I call it an album, but it’s 7 old tracks and 7 remixes of them from some current New Zealand beats producers. The tracks were done in 2004 and 2005, so on one hand I’m trying to say with this release that good music doesn’t date, and on the other I’m deliberately playing some old and new sounds off against each other.
It’s the first time I’ve invited people to remix me. I haven’t met most of the remixers still, just hook ups via Soundcloud and the like. Having remixed so many acts myself – Fat Freddy’s Drop, The Black Seeds, Module, Disasteradio, Phoenix Foundation, and on and on – it’s pretty great to be on the other side of the equation.
Most Jet Jaguar releases are online here (one free EP, ‘Biddy Bids’, is missing).
Do you have a procedure for writing music?

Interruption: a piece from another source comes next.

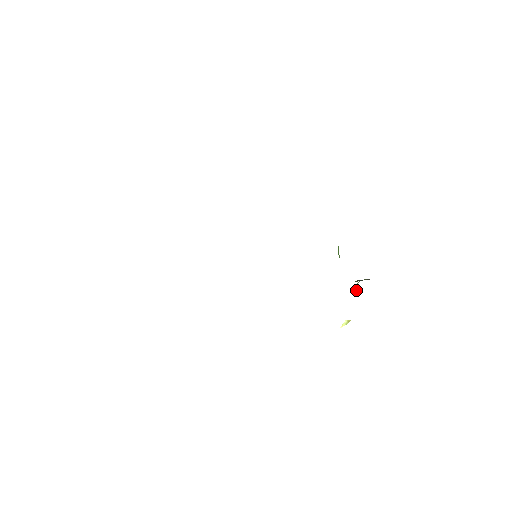
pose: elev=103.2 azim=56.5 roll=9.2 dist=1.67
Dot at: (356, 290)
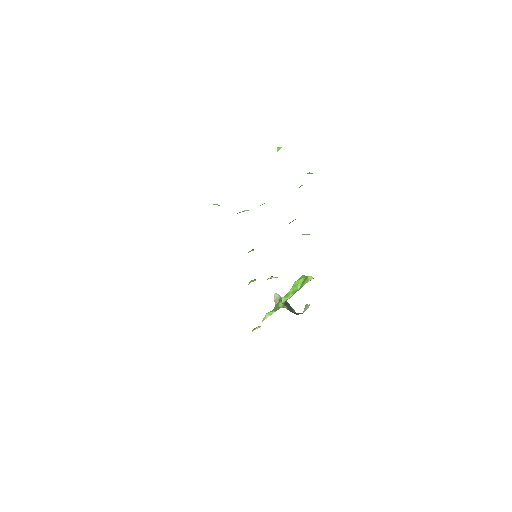
Dot at: (276, 301)
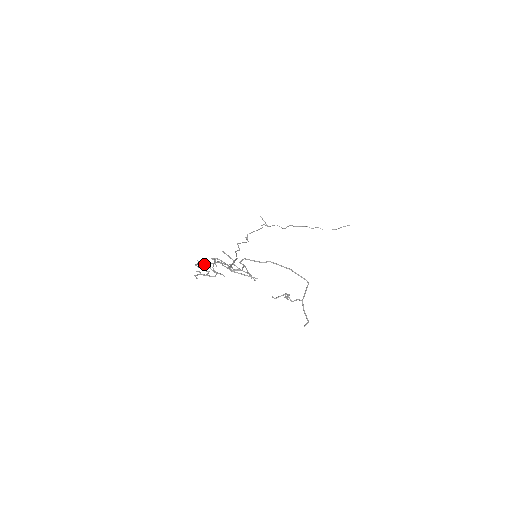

In really loose terms, yeah, but nothing specific that I stick to. I almost never finish a track in one sitting, but I’ve found when I start a new one I like to spend several hours nailing whatever idea or mood it is I’ve got in mind. If I don’t get beyond a certain point in that first sitting, then the track is almost definitely going to suck, no matter how many times I come back to it. But once I’m beyond that point, I can shelve a track for a while and work on something else, and I might do that 4 or 5 times before I call it finished.
From time to time I sift through tracks that never went anywhere and basically make mashups of my own tunes. Just to see if some good bits pulled together could add up to a decent track. Of course that’s not really how music works. A successful track’s not usually just the sum of its parts. But it’s fun and even if it doesn’t work out it sometimes inspires a new track.
The other thing I’ve done in recent years is what I call “demixing”. If I’ve done a remix and it doesn’t get used for some reason, I claim it as my own. Strip out the elements that tie it to the original song and build it back up in a new direction.
If you could collaborate with any musician in the world, who would you collaborate with?
I promised myself I wouldn’t say “Man, that’s a tough one” to any of these questions, but… I think it’d be a player of some kind, not another producer. I don’t dream of doing tunes with Flying Lotus or something.
What do you think about Wellington’s music scene? And if you could play anywhere, where would you love to perform?
There’s a lot of great music in Wellington. I mean, lots of dreadful music too. I’m pretty out of touch with any kind of scene, but I’m impressed by some of the great music I stumble upon. Sometimes I can’t see that there will ever be enough people operating in the same vein at the same time in this city, which means there’s not that push to lift your game or any of that good stuff that a scene can involve. But I’m pretty sure someone who’s like 20-25 would have a completely different idea of it.
I’d love to play somewhere warm, frankly! Wellington weather sucks and I’m sick of playing cold basement bars and so on. I loved performing in Tokyo in summer, when it was a lovely warm night and people just seem more comfortable and up for a bit of a shuffle about.
Seen any good bands lately?
I saw Auckland band She’s So Rad recently and they were really good. Glorious swirling guitar noise, great boy/girl vox, and nice electronic beats the time I saw them (I think they usually have a drummer, live). They did a cover of a Twin Peaks related song, by Julee Cruise, and made it sound like My Bloody Valentine. I was really blown away, it was like two early 90s faves mashed together.
NAT WLKR’s a Wellington producer cranking out bass music, and his live set’s also impressive. Just great sounds, plus he looks like he’s having heaps of fun with it. Definitely doesn’t look like he’s checking his email or whatever dumb accusations people make of live electronic acts!
Where are you playing next?
I’m going to do a live-to-air session on Wellington’s RadioActive.FM, then next up will hopefully be the release party for the next album!